Influences of food quality and quantity on the male reproductive organs of a seasonally breeding rodent, the pouched mouse (Saccostomus campestris), from a seasonal but unpredictable environment
Reproduction in the pouched mouse (Saccostomus campestris) is inhibited in winter in the field and this seasonality is not controlled by photoperiod alone. The present study examines the hypothesis that reproduction in the pouched mouse is opportunistic (sensu Bronson 1989) and that the winter inhibition of reproduction is controlled by a reduction in either food quantity or quality.

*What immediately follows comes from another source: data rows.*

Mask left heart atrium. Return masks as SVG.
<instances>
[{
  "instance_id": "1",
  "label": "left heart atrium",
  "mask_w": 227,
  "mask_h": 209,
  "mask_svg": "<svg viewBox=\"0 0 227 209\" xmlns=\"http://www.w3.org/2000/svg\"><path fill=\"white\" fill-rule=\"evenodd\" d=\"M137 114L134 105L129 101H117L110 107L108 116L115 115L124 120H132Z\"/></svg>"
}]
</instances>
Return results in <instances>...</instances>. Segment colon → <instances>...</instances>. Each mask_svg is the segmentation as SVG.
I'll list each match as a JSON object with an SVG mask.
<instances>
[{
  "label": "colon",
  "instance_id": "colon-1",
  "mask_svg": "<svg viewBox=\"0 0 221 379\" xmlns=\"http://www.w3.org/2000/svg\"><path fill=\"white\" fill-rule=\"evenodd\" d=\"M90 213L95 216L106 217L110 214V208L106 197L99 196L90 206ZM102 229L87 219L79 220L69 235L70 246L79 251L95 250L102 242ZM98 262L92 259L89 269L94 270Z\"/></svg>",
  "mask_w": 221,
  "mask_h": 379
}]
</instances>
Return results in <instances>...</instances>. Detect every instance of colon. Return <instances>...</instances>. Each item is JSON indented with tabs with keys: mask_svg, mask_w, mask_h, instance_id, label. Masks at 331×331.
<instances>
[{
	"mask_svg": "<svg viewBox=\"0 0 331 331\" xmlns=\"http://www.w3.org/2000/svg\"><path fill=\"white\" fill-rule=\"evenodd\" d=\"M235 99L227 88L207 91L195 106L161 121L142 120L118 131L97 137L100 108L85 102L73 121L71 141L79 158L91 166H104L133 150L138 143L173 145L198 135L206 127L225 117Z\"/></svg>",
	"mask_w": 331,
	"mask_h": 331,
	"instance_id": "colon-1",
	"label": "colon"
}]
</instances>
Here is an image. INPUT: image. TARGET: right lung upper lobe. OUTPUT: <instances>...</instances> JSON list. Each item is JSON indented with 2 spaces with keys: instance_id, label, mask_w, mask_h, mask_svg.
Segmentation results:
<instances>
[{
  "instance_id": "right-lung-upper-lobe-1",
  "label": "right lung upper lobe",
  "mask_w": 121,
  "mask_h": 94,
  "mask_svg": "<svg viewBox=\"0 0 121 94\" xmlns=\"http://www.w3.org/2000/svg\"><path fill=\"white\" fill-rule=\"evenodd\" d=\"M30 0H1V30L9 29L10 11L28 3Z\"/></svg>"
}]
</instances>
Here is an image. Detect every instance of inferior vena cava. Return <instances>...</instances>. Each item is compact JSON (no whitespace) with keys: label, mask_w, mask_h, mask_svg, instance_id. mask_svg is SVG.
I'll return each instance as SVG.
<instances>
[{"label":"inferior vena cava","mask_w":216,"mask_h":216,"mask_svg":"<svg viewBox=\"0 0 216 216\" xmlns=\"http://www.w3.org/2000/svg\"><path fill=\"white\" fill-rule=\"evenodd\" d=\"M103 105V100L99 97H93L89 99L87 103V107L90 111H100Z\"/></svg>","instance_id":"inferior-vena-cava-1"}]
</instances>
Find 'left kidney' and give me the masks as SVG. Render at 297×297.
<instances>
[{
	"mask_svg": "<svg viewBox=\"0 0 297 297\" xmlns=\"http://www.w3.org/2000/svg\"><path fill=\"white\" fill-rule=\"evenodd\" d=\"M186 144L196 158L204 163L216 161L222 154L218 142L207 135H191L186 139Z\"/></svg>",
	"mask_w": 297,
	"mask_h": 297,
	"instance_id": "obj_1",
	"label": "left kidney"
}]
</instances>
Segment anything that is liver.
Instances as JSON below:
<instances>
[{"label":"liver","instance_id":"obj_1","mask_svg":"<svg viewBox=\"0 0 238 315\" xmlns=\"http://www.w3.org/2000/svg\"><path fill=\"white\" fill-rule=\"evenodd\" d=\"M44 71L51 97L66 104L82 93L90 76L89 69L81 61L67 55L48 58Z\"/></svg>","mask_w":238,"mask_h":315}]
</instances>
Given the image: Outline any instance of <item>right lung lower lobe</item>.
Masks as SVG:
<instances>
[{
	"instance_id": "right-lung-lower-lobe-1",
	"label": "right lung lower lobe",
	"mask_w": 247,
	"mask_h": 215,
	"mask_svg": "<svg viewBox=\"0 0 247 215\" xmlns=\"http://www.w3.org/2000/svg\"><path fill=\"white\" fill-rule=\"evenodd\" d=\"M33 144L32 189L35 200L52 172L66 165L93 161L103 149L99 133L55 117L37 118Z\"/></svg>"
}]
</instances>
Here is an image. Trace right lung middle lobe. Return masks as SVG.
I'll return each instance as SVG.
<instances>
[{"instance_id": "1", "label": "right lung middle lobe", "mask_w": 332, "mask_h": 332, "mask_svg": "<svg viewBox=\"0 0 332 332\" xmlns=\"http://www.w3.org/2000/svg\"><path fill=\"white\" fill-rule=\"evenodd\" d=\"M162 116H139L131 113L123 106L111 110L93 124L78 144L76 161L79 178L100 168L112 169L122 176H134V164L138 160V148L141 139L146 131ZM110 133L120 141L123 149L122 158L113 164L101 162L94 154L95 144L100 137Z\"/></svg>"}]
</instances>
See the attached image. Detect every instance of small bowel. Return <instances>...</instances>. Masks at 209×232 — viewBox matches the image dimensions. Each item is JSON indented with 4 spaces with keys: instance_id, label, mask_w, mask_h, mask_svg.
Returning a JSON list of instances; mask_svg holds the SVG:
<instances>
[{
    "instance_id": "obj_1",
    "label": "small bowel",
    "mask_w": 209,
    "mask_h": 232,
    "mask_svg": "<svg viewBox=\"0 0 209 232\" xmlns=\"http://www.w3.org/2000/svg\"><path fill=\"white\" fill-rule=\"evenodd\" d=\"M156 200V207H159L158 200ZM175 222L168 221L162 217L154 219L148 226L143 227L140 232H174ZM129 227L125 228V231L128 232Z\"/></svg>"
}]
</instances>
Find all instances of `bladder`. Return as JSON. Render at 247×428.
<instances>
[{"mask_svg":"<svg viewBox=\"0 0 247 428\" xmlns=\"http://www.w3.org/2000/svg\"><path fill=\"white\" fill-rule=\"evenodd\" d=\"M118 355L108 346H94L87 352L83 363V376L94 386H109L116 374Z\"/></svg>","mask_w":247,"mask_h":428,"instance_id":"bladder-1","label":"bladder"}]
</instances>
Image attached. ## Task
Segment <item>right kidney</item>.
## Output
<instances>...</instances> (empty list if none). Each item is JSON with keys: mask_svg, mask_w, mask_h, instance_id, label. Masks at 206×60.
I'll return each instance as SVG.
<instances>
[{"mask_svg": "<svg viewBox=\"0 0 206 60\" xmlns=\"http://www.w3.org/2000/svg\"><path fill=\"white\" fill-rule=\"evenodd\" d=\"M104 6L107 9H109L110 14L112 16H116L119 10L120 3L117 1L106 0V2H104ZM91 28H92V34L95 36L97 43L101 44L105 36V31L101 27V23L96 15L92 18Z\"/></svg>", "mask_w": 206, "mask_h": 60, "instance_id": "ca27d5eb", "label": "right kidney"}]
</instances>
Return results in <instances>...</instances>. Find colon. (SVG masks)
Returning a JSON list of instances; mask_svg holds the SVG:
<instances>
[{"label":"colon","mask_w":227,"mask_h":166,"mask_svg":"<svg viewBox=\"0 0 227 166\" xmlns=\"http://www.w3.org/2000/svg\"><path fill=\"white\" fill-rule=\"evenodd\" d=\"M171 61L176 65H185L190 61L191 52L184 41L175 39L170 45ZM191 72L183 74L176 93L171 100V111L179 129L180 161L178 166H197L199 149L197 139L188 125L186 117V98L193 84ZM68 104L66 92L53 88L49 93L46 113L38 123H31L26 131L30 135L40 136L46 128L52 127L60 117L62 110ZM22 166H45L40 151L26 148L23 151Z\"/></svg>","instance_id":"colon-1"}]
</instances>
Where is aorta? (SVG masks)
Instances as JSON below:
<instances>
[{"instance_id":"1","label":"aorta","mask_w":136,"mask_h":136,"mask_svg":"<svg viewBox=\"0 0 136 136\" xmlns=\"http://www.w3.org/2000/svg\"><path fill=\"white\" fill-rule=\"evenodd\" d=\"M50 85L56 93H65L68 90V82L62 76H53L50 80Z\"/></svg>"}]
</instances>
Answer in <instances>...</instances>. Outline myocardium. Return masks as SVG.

Food restriction (70 % of normal daily food intake) for six weeks, under short day conditions, was associated with a significant decrease in body fat index and mass of the accessory glands, testes and epididymides, while a high-fibre diet resulted in a significant reduction in fat index and masses of both the accessory glands and epididymides. A lowfibre/ low-protein diet had no significant effect on either fat index or masses of the reproductive organs. Although the three experimental diets resulted in assimilation of significantly less energy than the controls, they did not inhibit spermatogenesis.We conclude that reproduction in the pouched mouse in the Eastern Cape Province is probably opportunistic and that the winter inhibition of reproduction may be controlled by a reduction in available energy which results from a combination of the lower ambient temperatures of winter and reduced food quantity and/or quality.
Key words: reproduction, energetics, Africa, Mammalia.